WHAT IS ASKED: Format everything from the start of the material down to and including the line containing "5: (98, 258)" as a Markdown table with two columns, Row and Text. Give each line its row number and leave out blank lines.

GIVEN RECORDS:
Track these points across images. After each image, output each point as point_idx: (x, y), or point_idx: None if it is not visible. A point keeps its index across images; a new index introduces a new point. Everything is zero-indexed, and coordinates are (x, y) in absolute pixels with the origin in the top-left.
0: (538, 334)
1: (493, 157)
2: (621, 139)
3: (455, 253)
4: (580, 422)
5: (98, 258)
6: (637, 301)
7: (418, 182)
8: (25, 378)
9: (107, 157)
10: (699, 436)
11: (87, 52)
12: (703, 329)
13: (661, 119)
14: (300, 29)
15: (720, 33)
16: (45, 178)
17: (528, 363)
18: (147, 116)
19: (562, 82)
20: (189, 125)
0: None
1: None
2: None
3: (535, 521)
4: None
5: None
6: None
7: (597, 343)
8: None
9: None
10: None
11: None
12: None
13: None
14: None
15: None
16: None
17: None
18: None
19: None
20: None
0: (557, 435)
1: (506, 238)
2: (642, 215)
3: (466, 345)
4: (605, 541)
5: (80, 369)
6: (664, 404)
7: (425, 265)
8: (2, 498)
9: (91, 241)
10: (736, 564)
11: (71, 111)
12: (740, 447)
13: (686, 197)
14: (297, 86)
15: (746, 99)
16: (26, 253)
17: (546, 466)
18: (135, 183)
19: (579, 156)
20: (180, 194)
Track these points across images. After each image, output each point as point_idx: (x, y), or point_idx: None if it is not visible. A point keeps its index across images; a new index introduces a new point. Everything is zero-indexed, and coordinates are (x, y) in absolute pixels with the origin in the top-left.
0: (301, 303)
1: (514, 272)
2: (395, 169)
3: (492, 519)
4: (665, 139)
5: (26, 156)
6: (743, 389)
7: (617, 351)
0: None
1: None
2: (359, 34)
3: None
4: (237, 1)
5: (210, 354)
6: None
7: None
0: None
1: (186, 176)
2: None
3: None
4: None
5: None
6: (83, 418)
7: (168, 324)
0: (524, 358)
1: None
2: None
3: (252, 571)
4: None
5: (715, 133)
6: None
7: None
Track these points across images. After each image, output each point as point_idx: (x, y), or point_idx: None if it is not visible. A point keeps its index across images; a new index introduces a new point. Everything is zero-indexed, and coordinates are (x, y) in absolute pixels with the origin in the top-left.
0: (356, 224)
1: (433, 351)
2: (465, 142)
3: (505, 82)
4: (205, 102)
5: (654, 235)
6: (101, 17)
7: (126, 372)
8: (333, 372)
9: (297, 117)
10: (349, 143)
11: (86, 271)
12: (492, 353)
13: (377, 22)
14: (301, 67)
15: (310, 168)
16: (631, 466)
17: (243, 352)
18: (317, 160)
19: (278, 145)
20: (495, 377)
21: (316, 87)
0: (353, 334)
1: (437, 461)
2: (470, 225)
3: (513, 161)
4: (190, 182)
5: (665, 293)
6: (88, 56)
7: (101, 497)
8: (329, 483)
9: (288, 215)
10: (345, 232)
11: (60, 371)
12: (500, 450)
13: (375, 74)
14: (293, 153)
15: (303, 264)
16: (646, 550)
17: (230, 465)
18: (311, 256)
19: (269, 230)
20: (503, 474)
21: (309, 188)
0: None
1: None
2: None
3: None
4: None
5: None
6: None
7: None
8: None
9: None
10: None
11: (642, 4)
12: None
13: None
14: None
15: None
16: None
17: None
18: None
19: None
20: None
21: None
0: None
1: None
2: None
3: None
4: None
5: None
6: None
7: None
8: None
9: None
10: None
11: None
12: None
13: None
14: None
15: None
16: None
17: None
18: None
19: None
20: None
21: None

SOLUTION:
| Row | Text |
|---|---|
| 1 | Track these points across images. After each image, output each point as point_idx: (x, y), or point_idx: None if it is not visible. A point keeps its index across images; a new index introduces a new point. Everything is zero-indexed, and coordinates are (x, y) in absolute pixels with the origin in the top-left. |
| 2 | 0: (538, 334) |
| 3 | 1: (493, 157) |
| 4 | 2: (621, 139) |
| 5 | 3: (455, 253) |
| 6 | 4: (580, 422) |
| 7 | 5: (98, 258) |